In Küstrin-Kietz wurde das Projekt einhellig abgelehnt. Der größere Teil der Bevölkerung hatte zwar gegen Abschiebungen grundsätzlich überhaupt nichts einzuwenden, war allerdings nicht damit einverstanden, dass Flüchtlinge vorher bei ihnen im Ort konzentriert werden. Sie fürchteten, von ihnen beklaut oder vergewaltigt zu werden. Das wurde ganz offen so gesagt. Andere Einwohner wie Ortsvorsteher Wolfgang Henschel (parteilos) lehnten die Abschiebe-Insel aus humanitären Gründen ab, weil dort keine menschenwürdige Unterbringung zu machen sei.

Mitte Juni 2024 kam Brandenburgs Integrationsbeauftragte Diana Gonzalez Olivo vorbei und stärkte Wolfgang Henschel den Rücken. »Das Recht auf Asyl darf nicht relativiert oder infrage gestellt werden«, forderte sie.
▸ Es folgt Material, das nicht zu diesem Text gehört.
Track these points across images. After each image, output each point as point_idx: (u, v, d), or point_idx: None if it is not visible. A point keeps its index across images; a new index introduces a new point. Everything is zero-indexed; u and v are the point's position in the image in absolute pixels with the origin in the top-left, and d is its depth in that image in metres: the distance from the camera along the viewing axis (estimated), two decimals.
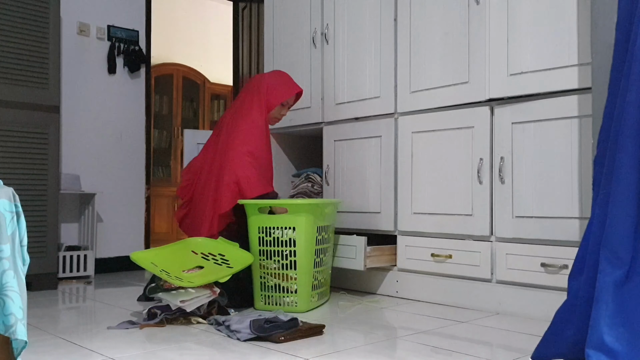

Gonzalez Olivo wollte anders als Innenministerin Lange gar keine Ausreisezentren – weder hier noch anderswo.

Derweil will Lange am Montag eine Vereinbarung mit Bundesinnenministerin Nancy Faeser unterzeichnen. Geplant ist, Flüchtlinge in den Staat zurückzuschicken, in dem sie zuerst den Boden der EU betraten. Die Überstellung soll via Eisenhüttenstadt erfolgen.